5. Il résulte de ce qui précède que les conclusions tendant à ce qu'il soit enjoint à tout préfet territorialement compétent d'instruire la prochaine demande de titre de séjour de la requérante " malgré l'expiration du délai de 6 mois imposé par la loi " et celles tendant à la condamnation de l'État au versement d'une indemnité à l'intéressée en réparation d'un préjudice que celle-ci estime avoir subi doivent être rejetées.

O R D O N N E :

Article 1er :Il est donné acte du désistement des conclusions de la requête de Mme B tendant à ce qu'il soit enjoint sous astreinte à la préfète du Val-de-Marne ou à tout autre préfet territorialement compétent de convoquer l'intéressée pour le retrait de la carte de séjour temporaire portant la mention " étudiant " et valable jusqu'au 14 mars 2024 dont la délivrance lui a été annoncée dans une attestation de décision favorable en date du 23 août 2023.

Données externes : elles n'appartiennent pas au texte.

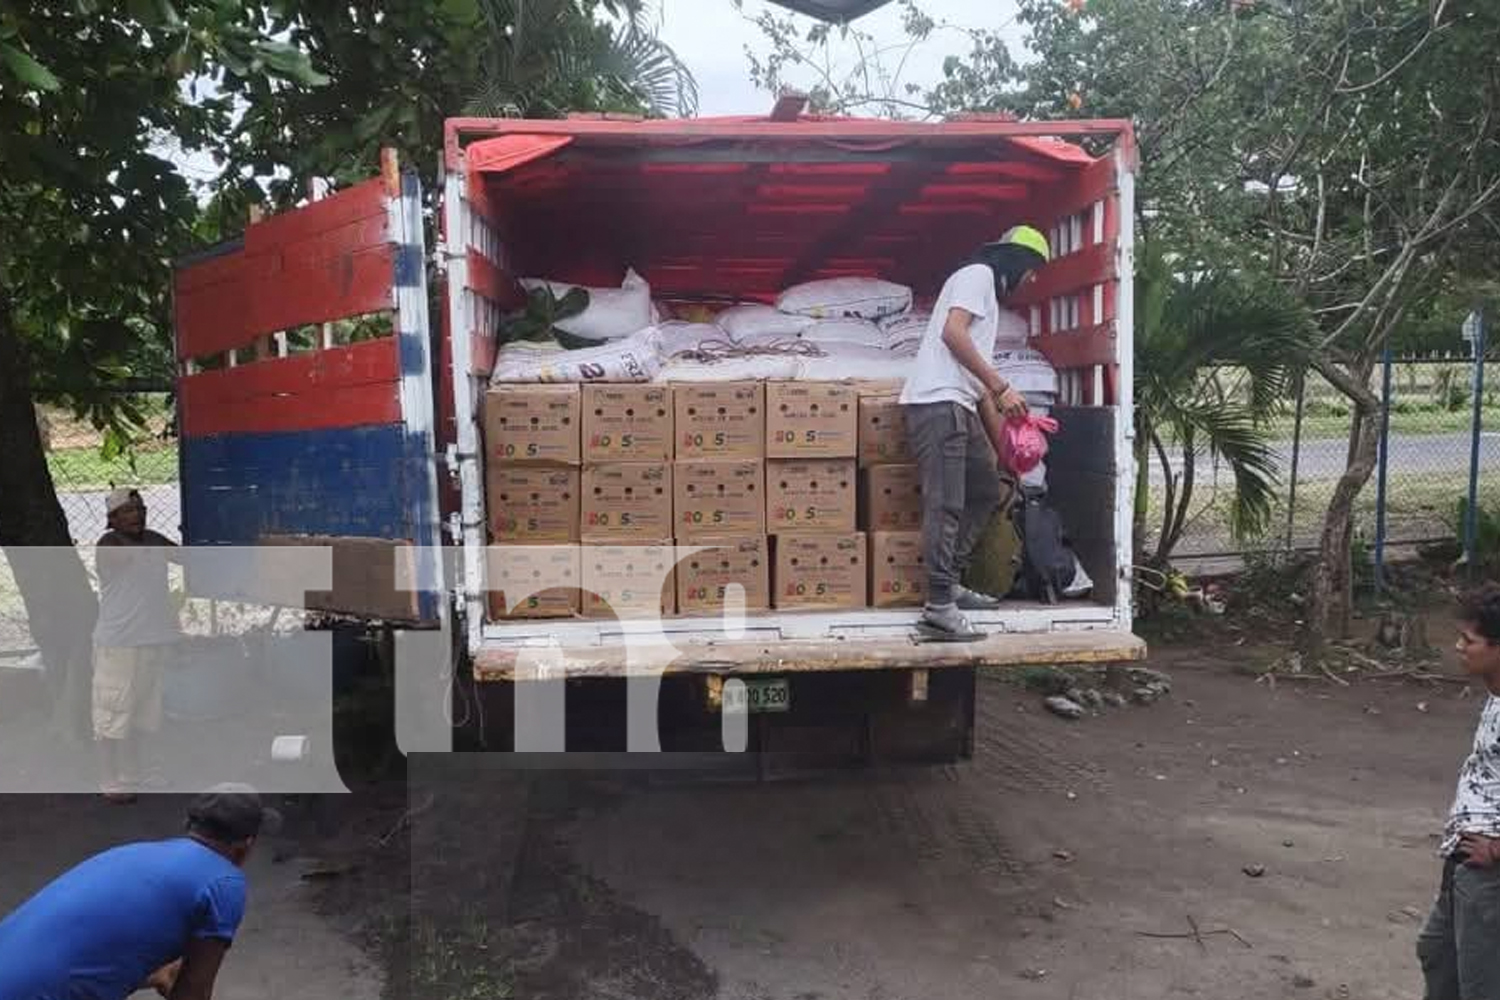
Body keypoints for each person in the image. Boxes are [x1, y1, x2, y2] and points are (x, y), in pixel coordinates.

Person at [899, 225, 1050, 641]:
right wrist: (1003, 386)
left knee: (986, 488)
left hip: (959, 404)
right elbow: (953, 334)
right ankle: (939, 606)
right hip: (938, 404)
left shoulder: (986, 295)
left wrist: (1010, 449)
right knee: (946, 504)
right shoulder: (977, 276)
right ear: (1017, 261)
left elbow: (979, 385)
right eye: (1033, 270)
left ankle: (952, 580)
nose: (1032, 280)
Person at [0, 784, 276, 1000]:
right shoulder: (223, 883)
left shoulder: (133, 853)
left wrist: (154, 975)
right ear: (246, 845)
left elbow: (83, 951)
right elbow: (192, 993)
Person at [1418, 585, 1500, 1000]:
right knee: (1436, 953)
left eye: (1469, 640)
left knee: (1480, 987)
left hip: (1489, 874)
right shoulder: (1495, 696)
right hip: (1463, 862)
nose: (1458, 646)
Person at [93, 487, 182, 802]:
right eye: (128, 511)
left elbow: (183, 557)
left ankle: (133, 772)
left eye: (140, 508)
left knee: (143, 711)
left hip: (149, 641)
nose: (137, 515)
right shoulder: (109, 544)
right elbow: (127, 557)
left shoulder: (152, 539)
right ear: (113, 518)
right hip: (119, 643)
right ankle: (109, 778)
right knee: (112, 712)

Article 2 :Le surplus des conclusions de la requête de Mme B est rejeté.

Article 3 :La présente ordonnance sera notifiée à Mme A B et au ministre de l'intérieur.

Copie en sera adressée pour information au préfet du Val-de-Marne.

Le juge des référés,

P. ZANELLA

La République mande et ordonne au ministre de l'intérieur en ce qui le concerne ou à tous commissaires de justice à ce requis en ce qui concerne les voies de droit commun contre les parties privées, de pourvoir à l'exécution de la présente décision.